Here are three changes that have been debated by the committee recently:
Reimbursements: A motion introduced by Edmonton-Ellerslie MLA Rod Loyola on August 10, 2016 recommended “that the Election Finances and Contributions Disclosure Act be amended to provide for a rebate of 50 per cent of registered parties’ and registered candidates’ campaign expenditures provided that campaigns receive at least 10 per cent of the vote cast and file all required financial returns.” Similar subsidies exist in federal elections and in many other provinces.
I understand the arguments in favour of this policy, but unfortunately the NDP MLAs are not going into great lengths to explain them. I do not believe these types reimbursements actually “level the playing field,” as Mr. Loyola argued when he proposed the motion. These types of reimbursements reward candidates and parties that spend the most money, even if they lose the election. A very generous tax credit system already exists for individuals who donate to candidates and political parties, and in my opinion that should be sufficient.
If the MLAs truly want to level the playing field through a financial reimbursement program, they should study the funding system that existed federally between 2004 and 2015, which tied a financial reimbursement to political parties to the number of votes they earned in an election.
Spending Limits: Last week, I wrote about the committee’s recommendation to create campaign spending limits and I was pleased to see Calgary-Shaw MLA Graham Sucha have his original motion amended to raise to initial proposed limits (which I believed were too low). The new proposal would increase the limits per campaign to $70,000 for local campaigns and an $80,000 limit for four northern constituencies. Party province-wide campaign would be limited to spending $0.80 per eligible voter, which is similar to the limit that exists in Ontario.
I do believe it is arbitrary to simply name four constituencies as exemptions, as the province’s electoral boundaries will be redrawn before the next election and these four constituency may not exist in their current form when the next election is called.
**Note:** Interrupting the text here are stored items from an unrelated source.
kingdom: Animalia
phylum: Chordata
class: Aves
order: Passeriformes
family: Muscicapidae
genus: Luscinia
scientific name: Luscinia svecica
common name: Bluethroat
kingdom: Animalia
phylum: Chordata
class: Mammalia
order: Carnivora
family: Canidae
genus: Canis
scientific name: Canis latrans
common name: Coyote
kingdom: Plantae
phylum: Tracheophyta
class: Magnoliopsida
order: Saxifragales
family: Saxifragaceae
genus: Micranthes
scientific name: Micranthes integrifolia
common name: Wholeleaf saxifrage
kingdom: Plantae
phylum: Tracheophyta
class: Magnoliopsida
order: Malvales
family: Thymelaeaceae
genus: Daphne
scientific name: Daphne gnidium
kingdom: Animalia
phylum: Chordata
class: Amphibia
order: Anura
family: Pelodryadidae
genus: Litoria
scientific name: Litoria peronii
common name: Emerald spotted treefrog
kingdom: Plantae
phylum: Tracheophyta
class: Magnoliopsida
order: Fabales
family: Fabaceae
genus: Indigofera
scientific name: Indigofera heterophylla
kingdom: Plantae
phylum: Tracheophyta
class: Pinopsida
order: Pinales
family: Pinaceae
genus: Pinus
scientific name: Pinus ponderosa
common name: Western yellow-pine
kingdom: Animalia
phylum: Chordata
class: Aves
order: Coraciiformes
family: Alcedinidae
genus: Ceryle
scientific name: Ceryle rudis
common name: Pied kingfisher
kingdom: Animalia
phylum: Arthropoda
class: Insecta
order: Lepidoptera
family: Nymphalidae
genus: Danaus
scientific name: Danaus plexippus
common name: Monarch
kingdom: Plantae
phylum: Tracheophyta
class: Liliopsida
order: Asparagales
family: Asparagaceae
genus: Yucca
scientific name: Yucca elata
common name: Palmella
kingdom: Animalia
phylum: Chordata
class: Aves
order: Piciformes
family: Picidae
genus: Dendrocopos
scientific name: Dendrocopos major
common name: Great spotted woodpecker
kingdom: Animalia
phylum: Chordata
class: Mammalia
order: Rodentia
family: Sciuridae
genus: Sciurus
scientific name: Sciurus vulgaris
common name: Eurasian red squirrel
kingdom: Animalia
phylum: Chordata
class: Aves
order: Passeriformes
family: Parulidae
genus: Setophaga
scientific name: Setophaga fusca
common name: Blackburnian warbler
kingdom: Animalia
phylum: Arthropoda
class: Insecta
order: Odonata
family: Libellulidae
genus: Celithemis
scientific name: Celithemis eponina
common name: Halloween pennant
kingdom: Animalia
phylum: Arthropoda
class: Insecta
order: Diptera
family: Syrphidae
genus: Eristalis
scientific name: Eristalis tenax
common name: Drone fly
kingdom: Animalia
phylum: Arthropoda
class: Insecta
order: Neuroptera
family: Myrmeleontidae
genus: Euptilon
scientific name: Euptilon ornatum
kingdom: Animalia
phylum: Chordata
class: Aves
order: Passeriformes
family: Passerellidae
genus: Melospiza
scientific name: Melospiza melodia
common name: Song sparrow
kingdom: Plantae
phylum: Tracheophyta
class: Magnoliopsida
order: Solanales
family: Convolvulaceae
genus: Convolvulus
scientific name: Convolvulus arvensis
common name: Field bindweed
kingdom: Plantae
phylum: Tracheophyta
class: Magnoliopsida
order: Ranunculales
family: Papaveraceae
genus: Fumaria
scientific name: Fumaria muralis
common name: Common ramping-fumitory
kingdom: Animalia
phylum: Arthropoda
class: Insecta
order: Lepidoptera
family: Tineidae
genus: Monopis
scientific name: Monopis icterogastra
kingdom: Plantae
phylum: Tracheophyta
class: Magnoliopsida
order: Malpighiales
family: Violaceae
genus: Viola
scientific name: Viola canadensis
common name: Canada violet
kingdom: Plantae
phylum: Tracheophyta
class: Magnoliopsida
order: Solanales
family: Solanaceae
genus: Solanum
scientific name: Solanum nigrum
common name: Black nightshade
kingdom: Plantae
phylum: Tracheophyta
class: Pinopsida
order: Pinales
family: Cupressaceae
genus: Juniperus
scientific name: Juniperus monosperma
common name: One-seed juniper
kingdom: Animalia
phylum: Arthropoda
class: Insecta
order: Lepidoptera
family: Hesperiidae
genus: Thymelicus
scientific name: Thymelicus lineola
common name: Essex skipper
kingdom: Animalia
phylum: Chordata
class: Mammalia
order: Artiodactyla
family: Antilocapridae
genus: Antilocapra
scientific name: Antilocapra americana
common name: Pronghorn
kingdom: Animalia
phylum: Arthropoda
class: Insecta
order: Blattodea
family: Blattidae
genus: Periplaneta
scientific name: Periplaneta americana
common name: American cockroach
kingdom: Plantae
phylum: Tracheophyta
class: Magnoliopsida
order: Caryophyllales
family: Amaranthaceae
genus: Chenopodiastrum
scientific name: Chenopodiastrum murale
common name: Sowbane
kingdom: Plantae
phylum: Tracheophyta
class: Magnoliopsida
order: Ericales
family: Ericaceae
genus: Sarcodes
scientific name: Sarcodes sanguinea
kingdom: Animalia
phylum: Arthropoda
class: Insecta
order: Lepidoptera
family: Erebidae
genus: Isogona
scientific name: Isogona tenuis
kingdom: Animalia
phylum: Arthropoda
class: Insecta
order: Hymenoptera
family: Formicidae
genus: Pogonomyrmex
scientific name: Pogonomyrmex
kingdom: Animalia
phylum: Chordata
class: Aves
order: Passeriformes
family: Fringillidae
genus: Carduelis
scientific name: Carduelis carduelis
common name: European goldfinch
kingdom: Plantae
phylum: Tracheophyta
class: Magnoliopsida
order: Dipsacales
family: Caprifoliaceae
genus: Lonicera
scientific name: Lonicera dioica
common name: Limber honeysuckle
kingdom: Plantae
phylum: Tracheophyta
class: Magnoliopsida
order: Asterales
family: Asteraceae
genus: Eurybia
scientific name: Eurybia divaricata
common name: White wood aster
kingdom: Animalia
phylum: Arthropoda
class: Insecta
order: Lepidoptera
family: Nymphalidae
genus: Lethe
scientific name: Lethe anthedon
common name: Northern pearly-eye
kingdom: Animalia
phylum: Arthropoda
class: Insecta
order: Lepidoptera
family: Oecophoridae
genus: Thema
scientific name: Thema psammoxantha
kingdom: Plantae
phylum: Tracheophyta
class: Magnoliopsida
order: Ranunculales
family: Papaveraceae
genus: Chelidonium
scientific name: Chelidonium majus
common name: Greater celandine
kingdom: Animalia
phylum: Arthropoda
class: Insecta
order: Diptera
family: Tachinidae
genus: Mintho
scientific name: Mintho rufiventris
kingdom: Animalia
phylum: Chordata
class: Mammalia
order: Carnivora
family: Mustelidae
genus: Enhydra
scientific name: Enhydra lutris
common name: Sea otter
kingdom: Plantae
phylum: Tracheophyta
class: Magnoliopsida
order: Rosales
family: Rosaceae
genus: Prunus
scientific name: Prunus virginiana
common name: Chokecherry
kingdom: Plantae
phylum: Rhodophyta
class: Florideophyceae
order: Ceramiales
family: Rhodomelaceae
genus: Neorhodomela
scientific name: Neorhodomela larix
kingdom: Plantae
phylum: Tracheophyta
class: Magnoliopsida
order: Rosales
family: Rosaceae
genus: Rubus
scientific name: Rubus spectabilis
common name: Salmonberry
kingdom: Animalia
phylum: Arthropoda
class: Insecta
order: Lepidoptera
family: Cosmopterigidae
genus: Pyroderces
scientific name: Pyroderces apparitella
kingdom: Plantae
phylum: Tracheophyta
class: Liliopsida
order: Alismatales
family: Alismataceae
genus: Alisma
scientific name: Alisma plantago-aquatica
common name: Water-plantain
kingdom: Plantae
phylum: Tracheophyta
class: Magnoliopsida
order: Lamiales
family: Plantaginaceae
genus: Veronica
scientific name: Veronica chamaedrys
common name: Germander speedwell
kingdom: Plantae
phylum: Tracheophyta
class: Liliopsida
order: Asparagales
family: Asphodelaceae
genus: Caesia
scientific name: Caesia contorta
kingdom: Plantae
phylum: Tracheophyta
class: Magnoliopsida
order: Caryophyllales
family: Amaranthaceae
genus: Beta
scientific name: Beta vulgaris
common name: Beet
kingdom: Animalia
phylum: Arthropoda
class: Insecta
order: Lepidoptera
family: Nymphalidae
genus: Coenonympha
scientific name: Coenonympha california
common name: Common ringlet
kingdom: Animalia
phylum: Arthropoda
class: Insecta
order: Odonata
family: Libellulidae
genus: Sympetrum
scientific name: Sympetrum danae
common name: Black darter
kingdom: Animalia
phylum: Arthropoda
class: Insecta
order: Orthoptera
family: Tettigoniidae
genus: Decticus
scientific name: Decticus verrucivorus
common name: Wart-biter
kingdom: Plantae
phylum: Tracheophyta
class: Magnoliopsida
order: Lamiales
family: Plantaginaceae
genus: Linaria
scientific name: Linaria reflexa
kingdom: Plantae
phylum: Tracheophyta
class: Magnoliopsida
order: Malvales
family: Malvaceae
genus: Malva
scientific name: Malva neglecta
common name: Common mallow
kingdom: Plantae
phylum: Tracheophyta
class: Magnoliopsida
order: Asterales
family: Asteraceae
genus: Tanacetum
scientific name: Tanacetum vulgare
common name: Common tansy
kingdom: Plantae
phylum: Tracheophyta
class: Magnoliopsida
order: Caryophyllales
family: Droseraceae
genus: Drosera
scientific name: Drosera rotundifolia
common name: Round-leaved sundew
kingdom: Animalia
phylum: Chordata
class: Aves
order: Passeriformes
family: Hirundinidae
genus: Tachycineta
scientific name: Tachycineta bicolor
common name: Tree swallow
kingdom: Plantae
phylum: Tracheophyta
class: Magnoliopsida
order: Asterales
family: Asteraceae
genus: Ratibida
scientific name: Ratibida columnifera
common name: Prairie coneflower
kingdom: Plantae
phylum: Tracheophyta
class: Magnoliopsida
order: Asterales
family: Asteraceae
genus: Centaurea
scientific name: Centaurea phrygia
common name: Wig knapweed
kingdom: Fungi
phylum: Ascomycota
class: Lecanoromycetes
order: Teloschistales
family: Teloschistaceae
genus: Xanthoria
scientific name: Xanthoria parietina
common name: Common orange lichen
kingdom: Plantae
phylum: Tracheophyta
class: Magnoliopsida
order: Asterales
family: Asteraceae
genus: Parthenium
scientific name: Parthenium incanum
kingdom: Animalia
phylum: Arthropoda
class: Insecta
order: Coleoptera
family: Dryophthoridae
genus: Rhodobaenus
It might make more sense to create a formula based on population and geography to determine whether special exceptions are required for spending limits in northern and remote rural constituencies.
Donation Limits: Currently, any individual can donate a maximum of $15,000 annually to a political party outside of election periods and $30,000 to a political party during election periods. A motion introduced by Edmonton-Decore MLA Chris Nielsen and amended by Bonnyville-ColdLake MLA Scott Cyr would lower financial contribution limits to $4,000 during election periods and $2,300 outside election periods.
The committee continues to meet this week, so I am anticipating there will be more to write about in the days to come.